Principal's Page

Inspiration and motivation
It was my total pleasure to be invited to hear visiting author Phil Cummings speak on Monday. He was presenting to our Primary students across the morning and he certainly had them engaged.
I found his enthusiasm for writing inspiring. I wanted to walk out of the Auditorium and begin my book immediately. The way he brought life to the idea that writing can be an achievable and natural activity was motivating.
This led me to think how inspiration and motivation work in tandem. We know they are so important for learning. Yet, we realise you cannot give them to someone, try as much as we might with our own children and students. Sure, you can apply external pressure or incentives, which teachers routinely do. In doing so, we always intend for the student to find that internal spark themselves.
If a student is left alone to find this motivation, it can be a real chore or even feel like an impossible task. It takes a rare student who can find it in isolation, whereas most of us need as many people and opportunities involved as possible. Otherwise, like Phil said, it is like “staring at the ceiling, which is no help at all!”
• • • • •
[WHAT TO DO]
**1.** Answer these questions about the principal's page:
(a) Who was the visiting author?
(b) Which students was he presenting to?
(c) According to the author, what is it like to be left alone to find motivation?
**2.** Reproduce the passage of the principal's page between "Principal's Page" and "internal spark themselves.", inclusive.
**3.** Carry on writing the principal's page from its last sentence.

[Entries taken from a collection]
• • • • •
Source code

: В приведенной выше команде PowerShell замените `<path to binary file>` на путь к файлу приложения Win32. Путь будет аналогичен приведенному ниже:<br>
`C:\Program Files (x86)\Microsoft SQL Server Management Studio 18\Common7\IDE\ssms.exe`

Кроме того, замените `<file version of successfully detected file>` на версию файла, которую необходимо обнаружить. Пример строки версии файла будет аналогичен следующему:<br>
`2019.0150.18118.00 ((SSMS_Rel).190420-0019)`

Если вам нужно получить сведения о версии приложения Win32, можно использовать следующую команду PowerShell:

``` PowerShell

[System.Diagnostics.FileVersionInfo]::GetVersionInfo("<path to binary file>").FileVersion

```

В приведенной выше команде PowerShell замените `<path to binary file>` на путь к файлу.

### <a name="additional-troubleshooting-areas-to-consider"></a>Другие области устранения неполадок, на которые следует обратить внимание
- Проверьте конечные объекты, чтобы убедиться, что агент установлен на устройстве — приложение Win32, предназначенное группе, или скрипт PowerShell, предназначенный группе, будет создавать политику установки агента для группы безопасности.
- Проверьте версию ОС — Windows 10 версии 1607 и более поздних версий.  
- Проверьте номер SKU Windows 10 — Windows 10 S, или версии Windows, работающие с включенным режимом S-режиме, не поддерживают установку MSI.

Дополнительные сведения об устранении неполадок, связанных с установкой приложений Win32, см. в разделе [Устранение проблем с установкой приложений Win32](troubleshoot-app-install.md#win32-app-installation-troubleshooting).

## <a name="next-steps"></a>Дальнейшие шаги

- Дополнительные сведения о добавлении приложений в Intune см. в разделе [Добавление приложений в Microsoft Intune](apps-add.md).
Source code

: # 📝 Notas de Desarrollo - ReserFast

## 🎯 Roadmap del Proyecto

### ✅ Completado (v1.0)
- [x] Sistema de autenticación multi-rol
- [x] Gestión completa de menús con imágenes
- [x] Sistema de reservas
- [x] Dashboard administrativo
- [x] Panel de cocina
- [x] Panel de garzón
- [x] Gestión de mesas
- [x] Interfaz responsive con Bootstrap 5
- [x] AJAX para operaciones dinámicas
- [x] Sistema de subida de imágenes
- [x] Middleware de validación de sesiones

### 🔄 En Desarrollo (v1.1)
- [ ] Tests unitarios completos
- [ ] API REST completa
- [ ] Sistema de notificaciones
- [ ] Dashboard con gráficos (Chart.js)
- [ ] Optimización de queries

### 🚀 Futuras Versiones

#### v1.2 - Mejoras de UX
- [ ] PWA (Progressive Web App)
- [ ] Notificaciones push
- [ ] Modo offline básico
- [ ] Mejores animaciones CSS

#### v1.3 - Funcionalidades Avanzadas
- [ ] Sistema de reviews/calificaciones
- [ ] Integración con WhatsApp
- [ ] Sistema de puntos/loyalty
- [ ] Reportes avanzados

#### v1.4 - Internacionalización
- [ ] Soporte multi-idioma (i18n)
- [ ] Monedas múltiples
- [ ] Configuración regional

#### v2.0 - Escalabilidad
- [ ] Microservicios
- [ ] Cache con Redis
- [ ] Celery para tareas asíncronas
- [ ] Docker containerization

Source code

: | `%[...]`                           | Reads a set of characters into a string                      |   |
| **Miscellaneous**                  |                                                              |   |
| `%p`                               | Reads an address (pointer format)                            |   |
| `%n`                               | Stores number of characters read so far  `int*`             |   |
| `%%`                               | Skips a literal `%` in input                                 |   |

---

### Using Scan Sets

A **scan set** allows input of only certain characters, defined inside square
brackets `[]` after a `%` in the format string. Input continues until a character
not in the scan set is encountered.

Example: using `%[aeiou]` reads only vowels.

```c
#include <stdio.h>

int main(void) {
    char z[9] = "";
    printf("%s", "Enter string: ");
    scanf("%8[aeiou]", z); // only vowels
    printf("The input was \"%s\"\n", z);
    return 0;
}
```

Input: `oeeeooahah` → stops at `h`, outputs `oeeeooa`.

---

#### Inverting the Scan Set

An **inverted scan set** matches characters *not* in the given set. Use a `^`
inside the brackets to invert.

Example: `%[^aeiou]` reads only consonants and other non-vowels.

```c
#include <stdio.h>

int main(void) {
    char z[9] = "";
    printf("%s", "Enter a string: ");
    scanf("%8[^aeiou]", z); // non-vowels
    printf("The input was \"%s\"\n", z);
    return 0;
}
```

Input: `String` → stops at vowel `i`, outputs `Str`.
• • • • •
[ANSWERS BY ITEM NUMBER]
**1.**
(a) Phil Cummings
(b) The Primary students
(c) It is like "staring at the ceiling, which is no help at all!"

**2.**
Principal's Page

Inspiration and motivation
It was my total pleasure to be invited to hear visiting author Phil Cummings speak on Monday. He was presenting to our Primary students across the morning and he certainly had them engaged.
I found his enthusiasm for writing inspiring. I wanted to walk out of the Auditorium and begin my book immediately. The way he brought life to the idea that writing can be an achievable and natural activity was motivating.
This led me to think how inspiration and motivation work in tandem. We know they are so important for learning. Yet, we realise you cannot give them to someone, try as much as we might with our own children and students. Sure, you can apply external pressure or incentives, which teachers routinely do. In doing so, we always intend for the student to find that internal spark themselves.

**3.**
It is when we have a parent, a sibling, a relative, teachers, coaches, friends, peers, neighbours, trusted advisers and anyone else in our children’s lives that can work alongside and with them that our students benefit the most. For each person brings a perspective and helps create a different set of circumstances that might just help transfer the spark of interest from them to us.
For me, on Monday, it was the Auditorium, with Year 4 and 5 students laughing and listening, as Phil spoke to us, eyes wide and in full flow retelling the experience of his dog fetching a ball, that had me enthralled and seeing, for the first time, how simple and elegant writing could be. Phil explained how recording into his phone the spoken description of his blonde Border Collie fetching a ball became the possibility of a paragraph for a future book he has no idea of when (or if) he will even write.
The joy he showed was infectious. Our students were the wiser for hearing it. I certainly got more from the morning than I anticipated. It was yet another reminder of why I love learning.